Com o califado na cabeça
Isso fica claro no encontro com Vlora (nome fictício dado pela redação, pois o verdadeiro deve permanecer em sigilo) de volta ao país há quase seis meses. Como todos os demais repatriados, ela está sob vigilância e em prisão domiciliar na fazenda de seus pais, num lugarejo agrícola kosovar. Ela se senta à sombra de um carvalho enquanto galos cantam, um gato vagueia e girassóis balançam ao vento. A cena parece idílica, mas as janelas quebradas da casa testemunham a pobreza.
As outras mulheres da família usam saias amplas e coloridas, mas Vlora, não. Só se vê dela o que revela a fenda estreita sobre os olhos. O resto da jovem de 22 anos desaparece sob o niqab preto que a cobre da cabeça aos pés. Durante a conversa, ela esfrega constantemente as mãos.
Vlora viveu por cinco anos no "califado" terrorista. Mesmo em casa, ela não quer retirar o véu islâmico. A religião ainda desempenha um papel importante em sua vida, diz, enquanto o filho de dois anos anda pelo jardim com sapatos maiores que seus pés. A família pede à DW para manter em segredo o sexo da criança, para não permitir uma identificação.

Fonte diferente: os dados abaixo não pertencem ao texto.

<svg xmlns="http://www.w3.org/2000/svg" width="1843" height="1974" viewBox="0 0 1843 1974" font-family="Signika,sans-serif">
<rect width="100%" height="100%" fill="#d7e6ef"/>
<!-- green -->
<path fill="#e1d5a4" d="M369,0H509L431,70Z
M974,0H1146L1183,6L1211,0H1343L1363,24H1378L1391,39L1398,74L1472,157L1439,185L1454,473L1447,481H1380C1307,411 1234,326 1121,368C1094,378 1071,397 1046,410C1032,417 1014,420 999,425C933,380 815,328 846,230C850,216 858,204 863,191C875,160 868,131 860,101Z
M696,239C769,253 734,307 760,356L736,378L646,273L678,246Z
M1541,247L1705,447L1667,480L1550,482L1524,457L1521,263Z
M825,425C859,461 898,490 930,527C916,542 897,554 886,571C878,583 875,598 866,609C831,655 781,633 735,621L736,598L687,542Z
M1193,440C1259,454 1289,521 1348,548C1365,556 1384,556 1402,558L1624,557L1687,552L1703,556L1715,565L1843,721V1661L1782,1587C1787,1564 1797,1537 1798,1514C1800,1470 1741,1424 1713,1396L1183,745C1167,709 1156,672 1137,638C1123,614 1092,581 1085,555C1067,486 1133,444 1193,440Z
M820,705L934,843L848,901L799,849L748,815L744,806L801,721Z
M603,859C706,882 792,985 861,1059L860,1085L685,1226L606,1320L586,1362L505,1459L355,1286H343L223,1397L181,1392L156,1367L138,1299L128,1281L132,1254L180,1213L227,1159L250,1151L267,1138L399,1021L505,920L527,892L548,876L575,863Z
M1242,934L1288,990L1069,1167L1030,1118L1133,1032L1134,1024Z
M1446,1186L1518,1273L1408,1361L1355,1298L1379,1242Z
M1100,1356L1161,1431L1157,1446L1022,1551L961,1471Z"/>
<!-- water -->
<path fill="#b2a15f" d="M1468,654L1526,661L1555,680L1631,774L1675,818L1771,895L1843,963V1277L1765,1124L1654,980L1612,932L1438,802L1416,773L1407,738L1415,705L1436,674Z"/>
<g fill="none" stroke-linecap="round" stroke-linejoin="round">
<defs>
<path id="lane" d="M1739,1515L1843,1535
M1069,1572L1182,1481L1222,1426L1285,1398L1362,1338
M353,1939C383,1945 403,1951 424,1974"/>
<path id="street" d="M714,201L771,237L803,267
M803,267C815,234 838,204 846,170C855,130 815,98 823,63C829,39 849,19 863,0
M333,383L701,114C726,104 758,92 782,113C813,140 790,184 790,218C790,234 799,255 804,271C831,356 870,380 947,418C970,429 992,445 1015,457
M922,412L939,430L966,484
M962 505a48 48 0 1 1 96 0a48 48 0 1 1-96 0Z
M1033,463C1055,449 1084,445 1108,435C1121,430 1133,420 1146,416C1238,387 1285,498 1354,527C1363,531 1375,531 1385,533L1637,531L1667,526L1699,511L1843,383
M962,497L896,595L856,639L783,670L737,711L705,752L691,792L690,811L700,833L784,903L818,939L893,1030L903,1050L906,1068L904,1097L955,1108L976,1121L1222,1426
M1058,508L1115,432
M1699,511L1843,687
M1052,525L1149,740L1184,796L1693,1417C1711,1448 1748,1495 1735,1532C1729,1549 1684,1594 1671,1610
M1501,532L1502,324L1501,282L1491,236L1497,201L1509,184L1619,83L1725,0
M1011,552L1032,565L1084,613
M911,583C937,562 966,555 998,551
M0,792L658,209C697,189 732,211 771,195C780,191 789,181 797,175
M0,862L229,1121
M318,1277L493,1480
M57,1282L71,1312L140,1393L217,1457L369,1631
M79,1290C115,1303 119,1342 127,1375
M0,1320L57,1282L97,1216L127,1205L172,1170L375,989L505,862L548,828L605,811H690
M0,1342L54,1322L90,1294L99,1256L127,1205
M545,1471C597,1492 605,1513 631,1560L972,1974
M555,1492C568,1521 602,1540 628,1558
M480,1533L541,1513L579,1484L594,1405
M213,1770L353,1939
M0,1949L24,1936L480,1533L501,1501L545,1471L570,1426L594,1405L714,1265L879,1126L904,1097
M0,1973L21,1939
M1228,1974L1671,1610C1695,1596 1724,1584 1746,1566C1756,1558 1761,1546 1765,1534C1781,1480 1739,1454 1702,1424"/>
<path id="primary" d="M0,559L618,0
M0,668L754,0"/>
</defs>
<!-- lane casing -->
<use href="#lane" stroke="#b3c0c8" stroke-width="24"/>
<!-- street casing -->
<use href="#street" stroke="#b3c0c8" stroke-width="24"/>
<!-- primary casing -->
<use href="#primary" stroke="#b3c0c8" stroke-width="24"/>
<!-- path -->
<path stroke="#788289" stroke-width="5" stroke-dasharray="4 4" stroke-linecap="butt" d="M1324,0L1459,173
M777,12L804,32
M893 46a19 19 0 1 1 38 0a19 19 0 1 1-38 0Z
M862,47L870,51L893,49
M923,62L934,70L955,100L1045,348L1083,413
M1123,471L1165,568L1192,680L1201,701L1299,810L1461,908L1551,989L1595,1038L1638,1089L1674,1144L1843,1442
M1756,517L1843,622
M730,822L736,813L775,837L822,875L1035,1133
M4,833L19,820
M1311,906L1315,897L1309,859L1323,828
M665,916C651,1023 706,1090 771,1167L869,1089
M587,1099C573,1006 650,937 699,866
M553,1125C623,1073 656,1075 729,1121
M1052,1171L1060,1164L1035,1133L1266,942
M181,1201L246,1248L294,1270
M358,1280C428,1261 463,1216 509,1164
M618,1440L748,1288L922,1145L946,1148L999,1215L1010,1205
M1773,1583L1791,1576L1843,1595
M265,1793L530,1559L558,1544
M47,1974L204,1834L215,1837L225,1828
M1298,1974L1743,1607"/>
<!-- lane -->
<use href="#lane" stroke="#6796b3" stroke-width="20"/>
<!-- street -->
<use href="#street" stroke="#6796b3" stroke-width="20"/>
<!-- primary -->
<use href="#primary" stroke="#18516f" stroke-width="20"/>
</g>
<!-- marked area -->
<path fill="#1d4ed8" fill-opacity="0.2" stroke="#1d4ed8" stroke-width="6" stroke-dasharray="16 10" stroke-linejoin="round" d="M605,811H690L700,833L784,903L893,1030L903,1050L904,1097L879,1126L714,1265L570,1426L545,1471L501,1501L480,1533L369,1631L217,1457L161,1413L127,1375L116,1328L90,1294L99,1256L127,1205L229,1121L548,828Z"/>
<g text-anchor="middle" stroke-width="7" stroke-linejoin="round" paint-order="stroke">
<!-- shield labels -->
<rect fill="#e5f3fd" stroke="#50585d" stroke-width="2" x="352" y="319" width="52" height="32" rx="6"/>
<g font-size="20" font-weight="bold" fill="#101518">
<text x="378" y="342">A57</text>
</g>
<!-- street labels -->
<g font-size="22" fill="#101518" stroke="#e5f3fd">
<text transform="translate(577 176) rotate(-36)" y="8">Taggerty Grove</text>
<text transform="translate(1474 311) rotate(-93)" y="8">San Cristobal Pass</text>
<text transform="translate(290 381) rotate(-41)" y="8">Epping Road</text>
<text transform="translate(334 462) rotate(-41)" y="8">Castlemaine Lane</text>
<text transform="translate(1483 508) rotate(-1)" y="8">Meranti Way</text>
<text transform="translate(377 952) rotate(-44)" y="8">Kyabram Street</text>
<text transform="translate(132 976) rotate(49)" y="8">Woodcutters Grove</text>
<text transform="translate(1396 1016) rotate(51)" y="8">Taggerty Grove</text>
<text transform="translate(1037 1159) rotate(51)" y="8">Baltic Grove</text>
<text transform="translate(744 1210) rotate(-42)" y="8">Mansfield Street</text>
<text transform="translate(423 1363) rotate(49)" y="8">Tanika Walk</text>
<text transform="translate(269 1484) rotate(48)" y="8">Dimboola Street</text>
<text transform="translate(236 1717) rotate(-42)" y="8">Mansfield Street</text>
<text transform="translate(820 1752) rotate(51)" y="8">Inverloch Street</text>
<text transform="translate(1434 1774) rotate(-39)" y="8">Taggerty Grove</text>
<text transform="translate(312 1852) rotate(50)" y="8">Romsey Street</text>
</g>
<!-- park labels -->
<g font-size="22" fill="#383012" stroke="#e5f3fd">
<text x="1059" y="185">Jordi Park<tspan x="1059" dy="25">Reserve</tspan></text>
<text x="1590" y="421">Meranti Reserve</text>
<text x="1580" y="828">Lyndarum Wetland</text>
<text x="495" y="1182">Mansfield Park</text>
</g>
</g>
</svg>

Aos 22 anos, viúva duas vezes
A criança nunca conhecerá o pai. "Eu estava por perto quando ele foi morto", diz Vlora. "Nós estávamos juntos pouco antes de acontecer. Então ele saiu e foi atingido por um foguete." Ele foi o segundo dos três combatentes com os quais Vlora se casou, em seus poucos anos de vida.
O compatriota com quem ela se mudou para o território do EI aos 17 anos também morreu pela milícia terrorista. Na época, Vlora havia mentido ao pai, dizendo que viajaria de férias para a Turquia. Seu terceiro marido ainda está vivo, detido pelas autoridades curdas num acampamento no norte da Síria. Ele também é dos Bálcãs, mas não do Kosovo. Vlora não quer falar sobre ele.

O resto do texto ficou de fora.